皆様こんにちは
蓬田でございます!
今日も「愛国の和歌」を、皆様とご一緒に鑑賞してまいりたいと思います!
今日の和歌はこちらです。
我が道を まもらば君を まもるらむ
よはひはゆづれ すみよしの松
藤原定家
「新古今和歌集」に採られている歌です。
千五百番歌合(せんごひゃくばんうたあわせ)で詠まれました。
「歌合(うたあわせ)」とは、歌人を左右二組に分けて、それぞれが詠んだ歌を比べて優劣を付けて楽しむ遊びです。
天皇や公卿などが主催しました。
遊びではありますが、和歌をうまく詠えるかどうかは出世に関わることでしたから、気軽な遊びではありません。
千五百番歌合は、鎌倉時代に後鳥羽院が主催した歌合です。
和歌史上、最大規模の歌合でした。
今回の歌の意味ですが、
住吉の神が私の歌の道を守ってくださるなら、わが君をも守ってくださるでしょう
それなら我が君に齢を譲ってくだされ、住吉の松よ
「わが道」とは、和歌の道のことです。

********************

◆ 作業内容
**a.** 藤原定家の和歌を鑑賞する文章によると、千五百番歌合を主催したのは誰ですか。
**b.** 藤原定家の和歌を鑑賞する文章の続きを、最後の文の後から書き進めてください。
この後に続く行は、本文とは別の出典から取られたものです。

********************

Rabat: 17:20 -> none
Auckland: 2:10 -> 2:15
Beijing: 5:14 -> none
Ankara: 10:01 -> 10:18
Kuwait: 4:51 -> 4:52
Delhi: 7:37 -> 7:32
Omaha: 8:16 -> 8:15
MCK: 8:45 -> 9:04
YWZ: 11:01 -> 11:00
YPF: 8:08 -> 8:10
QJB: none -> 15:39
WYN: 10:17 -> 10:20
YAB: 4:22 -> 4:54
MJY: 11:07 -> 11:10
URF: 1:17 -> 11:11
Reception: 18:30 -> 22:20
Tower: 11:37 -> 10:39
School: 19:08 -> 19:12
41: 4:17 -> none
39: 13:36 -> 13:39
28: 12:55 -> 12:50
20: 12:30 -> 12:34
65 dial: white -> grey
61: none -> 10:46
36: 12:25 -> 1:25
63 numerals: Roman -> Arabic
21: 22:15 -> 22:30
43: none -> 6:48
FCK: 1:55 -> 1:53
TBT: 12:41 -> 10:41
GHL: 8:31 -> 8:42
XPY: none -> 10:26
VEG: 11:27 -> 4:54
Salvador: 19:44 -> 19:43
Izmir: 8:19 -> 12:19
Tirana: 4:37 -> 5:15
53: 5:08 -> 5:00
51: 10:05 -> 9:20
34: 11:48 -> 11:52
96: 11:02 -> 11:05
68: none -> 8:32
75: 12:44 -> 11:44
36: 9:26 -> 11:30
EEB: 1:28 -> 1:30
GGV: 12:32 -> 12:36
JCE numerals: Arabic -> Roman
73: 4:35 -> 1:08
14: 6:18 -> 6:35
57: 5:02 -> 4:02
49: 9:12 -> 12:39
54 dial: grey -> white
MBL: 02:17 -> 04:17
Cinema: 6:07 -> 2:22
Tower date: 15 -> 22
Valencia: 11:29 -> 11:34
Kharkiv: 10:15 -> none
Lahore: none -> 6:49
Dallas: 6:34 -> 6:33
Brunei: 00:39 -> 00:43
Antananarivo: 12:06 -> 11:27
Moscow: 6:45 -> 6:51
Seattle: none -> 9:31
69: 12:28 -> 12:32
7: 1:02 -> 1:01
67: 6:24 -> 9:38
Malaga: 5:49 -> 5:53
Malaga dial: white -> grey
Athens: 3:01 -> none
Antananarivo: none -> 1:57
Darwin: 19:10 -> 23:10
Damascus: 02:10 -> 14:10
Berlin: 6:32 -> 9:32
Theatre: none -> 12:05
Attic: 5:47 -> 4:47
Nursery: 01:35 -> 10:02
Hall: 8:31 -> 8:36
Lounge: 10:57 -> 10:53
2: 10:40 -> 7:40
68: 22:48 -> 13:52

********************

◆ 課題の解答
**a.** 後鳥羽院です。

**b.**
住吉の神は、和歌の守り神。
わが君後鳥羽院は和歌がお好きですから、きっと院をもお守りくださるでしょう。
住吉の松よ、寿命が長い松なのなだから、齢を我が君に譲って、君を千歳とならせたまえ。
後鳥羽院主催の歌合にぴったりの内容の歌ですね!
作者の藤原定家について触れておきましょう。
定家は、平安時代末から鎌倉時代始めという激動の時代に生きた公家です。
出世欲が旺盛で、70歳を過ぎてもその意欲を失わなかったといいます。
和歌の世界ではスーパースター的存在。
「新古今和歌集」「新勅撰和歌集」というふたつの勅撰和歌集に載せる歌を選びました。
また「小倉百人一首」の和歌を選んだのも藤原定家です。
若い頃から病弱で、特に呼吸器系の症状に悩まされていました。
症状が出たときは、写経や書物の書写をして症状を克服していたといいます。
さまざまな書物を書写したおかげで、「源氏物語」や「土佐日記」などの平安文学が後世に残りました。
仁治二年(1241年)に亡くなりました。享年八十。
今日の和歌が、皆様の心に感じるところがありましたら幸いです!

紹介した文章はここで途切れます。